From the listing below, pull out all lines with "Pancreas" in them.

+ + + +

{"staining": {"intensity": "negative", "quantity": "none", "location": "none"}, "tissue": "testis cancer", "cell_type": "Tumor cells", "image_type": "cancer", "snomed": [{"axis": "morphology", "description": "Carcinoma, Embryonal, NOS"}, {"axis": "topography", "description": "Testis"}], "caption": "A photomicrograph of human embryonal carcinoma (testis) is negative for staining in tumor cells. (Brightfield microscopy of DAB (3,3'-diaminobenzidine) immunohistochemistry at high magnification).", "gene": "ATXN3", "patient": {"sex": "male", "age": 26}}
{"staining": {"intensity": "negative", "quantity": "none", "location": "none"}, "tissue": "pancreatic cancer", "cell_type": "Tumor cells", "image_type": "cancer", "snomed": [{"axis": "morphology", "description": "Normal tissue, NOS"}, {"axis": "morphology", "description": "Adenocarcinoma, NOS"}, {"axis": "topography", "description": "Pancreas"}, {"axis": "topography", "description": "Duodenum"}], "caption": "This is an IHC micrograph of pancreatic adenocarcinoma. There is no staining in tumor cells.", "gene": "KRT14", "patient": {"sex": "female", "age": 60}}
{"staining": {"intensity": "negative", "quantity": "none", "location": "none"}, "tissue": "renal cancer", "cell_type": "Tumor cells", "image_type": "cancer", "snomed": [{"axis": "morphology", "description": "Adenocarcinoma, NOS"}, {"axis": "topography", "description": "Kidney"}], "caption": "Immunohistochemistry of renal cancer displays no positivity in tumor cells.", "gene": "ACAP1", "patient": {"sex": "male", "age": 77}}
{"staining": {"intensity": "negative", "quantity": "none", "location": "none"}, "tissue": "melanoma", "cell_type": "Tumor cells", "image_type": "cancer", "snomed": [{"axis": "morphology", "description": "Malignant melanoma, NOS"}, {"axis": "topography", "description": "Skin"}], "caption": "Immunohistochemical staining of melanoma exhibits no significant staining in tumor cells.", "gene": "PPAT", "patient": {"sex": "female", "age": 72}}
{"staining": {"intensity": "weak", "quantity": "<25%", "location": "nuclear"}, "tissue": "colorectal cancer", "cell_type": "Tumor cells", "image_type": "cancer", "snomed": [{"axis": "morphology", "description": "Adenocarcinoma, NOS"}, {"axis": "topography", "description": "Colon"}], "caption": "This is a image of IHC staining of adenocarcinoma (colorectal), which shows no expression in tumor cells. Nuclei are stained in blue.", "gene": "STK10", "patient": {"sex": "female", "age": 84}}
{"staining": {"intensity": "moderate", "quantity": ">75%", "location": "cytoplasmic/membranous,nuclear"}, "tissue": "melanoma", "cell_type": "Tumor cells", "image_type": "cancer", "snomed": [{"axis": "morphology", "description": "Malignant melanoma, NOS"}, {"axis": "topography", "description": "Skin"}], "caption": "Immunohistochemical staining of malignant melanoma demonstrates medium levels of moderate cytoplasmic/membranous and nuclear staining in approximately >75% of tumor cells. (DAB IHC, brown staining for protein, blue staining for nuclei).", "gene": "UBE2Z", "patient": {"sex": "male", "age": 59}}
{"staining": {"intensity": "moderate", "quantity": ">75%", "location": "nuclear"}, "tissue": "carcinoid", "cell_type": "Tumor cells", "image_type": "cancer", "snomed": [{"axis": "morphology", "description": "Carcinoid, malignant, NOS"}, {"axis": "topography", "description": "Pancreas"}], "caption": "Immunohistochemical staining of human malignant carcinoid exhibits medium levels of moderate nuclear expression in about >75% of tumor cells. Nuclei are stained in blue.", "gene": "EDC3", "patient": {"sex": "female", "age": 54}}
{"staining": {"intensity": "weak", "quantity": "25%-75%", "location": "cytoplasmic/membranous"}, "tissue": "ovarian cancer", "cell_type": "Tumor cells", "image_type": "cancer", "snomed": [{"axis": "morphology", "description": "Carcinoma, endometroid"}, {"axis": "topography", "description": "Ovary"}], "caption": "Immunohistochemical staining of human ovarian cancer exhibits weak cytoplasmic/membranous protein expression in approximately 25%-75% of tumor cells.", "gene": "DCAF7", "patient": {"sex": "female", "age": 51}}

+ + + +

EXERCISE SOLUTION:
{"staining": {"intensity": "negative", "quantity": "none", "location": "none"}, "tissue": "pancreatic cancer", "cell_type": "Tumor cells", "image_type": "cancer", "snomed": [{"axis": "morphology", "description": "Normal tissue, NOS"}, {"axis": "morphology", "description": "Adenocarcinoma, NOS"}, {"axis": "topography", "description": "Pancreas"}, {"axis": "topography", "description": "Duodenum"}], "caption": "This is an IHC micrograph of pancreatic adenocarcinoma. There is no staining in tumor cells.", "gene": "KRT14", "patient": {"sex": "female", "age": 60}}
{"staining": {"intensity": "moderate", "quantity": ">75%", "location": "nuclear"}, "tissue": "carcinoid", "cell_type": "Tumor cells", "image_type": "cancer", "snomed": [{"axis": "morphology", "description": "Carcinoid, malignant, NOS"}, {"axis": "topography", "description": "Pancreas"}], "caption": "Immunohistochemical staining of human malignant carcinoid exhibits medium levels of moderate nuclear expression in about >75% of tumor cells. Nuclei are stained in blue.", "gene": "EDC3", "patient": {"sex": "female", "age": 54}}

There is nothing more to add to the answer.